The book also explores the increasingly intimate relationship Matherson develops with Makala Turner, a single, childless nurse among those stranded by the pulse.

==Characters==
- John Matherson – A widowed professor of history at the local Montreat Christian College and retired U.S. Army colonel, who rises to a position of responsibility as the crisis in his community develops.
- Elizabeth Matherson – John's sixteen-year-old daughter.
- Jennifer Matherson – John's twelve-year-old daughter, who has Type 1 diabetes.
- Jenny – The mother of John's deceased wife, Mary. Jenny is a gentle Southern matriarch who is very close with John and his daughters.
- Makala Turner – A supervising nurse for a cardiac surgical unit from Charlotte, North Carolina who is stranded in Black Mountain on her way to a medical conference in Asheville on the day of the EMP strike.
- Charlie Fuller – John Matherson's close friend and Black Mountain's Director of Public Safety, in charge of the town's fire and police departments.
- Washington Parker – A retired Marine sergeant major who is Head of Campus Security at Montreat Christian College.
- Dan Hunt – The well-respected president of Montreat Christian College, whose life Bob Scales saved during the Vietnam War.
- Jim Bartlett – John's eccentric neighbor who owns the local Volkswagen repair shop and supplies the town with working vehicles after the EMP attack.
- Doc Kellor – Black Mountain's local doctor.
- Tom Barker – Black Mountain's chief of police.
- Don Barber – Owner of a functioning Aeronca L-3 who provides crucial intelligence to the community, especially regarding the advance of the Posse, through his reconnaissance flights.
- Kate Lindsey – Black Mountain's mayor at the time of the EMP attack.
- Ben Johnson – Elizabeth Matherson's boyfriend and later fiancé.
- Bob Scales – John's friend, a high-ranking worker at the Pentagon who acts as the girls' godfather, got John his position at the college, and saved Dan Hunt's life in the Vietnam War.

==Non-fiction afterword==
The book contains a brief non-fiction afterword by U.S. Navy Captain William Sanders, regarding EMPs, which includes references to the reports of the United States EMP Commission and the book The Effects of Nuclear Weapons by Samuel Glasstone and Philip J. Dolan, published by the United States Department of Defense, which is a technical description based on early nuclear tests.

==Reception==
One Second After was released on March 17, 2009, and a trade paperback edition was released on November 24, 2009. The book reached the number 11 position on The New York Times best-seller list in fiction on May 3, 2009.

==Adaptation==

The option for the film rights to One Second After was initially sold to Warner Bros., but has subsequently expired. As of August 2011, a new option was being negotiated with another unknown studio.

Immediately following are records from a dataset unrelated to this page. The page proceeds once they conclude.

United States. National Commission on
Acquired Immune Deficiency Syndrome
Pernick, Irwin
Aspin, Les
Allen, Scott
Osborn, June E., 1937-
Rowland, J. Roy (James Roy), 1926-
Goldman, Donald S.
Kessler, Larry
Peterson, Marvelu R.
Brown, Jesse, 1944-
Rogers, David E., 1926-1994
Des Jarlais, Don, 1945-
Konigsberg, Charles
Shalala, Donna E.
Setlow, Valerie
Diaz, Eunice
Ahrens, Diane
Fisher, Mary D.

In November 2021 the TV rights for the book series were licensed MPI Original Films. J. Michael Straczynski is involved with the production and will be writing the pilot. Filming is set to begin in Bulgaria in September 2025. Scott Rogers is directing the picture, with Forstchen serving as an executive producer.

==Sequels==
A sequel, One Year After: A John Matherson Novel, was released on September 15, 2015. The plot premise is: "One Second After was a dire warning of what might be our future...and our end. Now, One Year After returns to the small town of Black Mountain, and the man who struggled so hard to rebuild it in the wake of devastation-John Matherson. It is a thrilling follow-up and should delight fans in every way."

The third book in the series, The Final Day: A John Matherson Novel, was released on January 3, 2017. In this book, it is revealed that only 30 million Americans survived up to this time. A fourth book in the series, ‘’Five Years After: A John Matherson Novel’’, was released on August 22, 2023.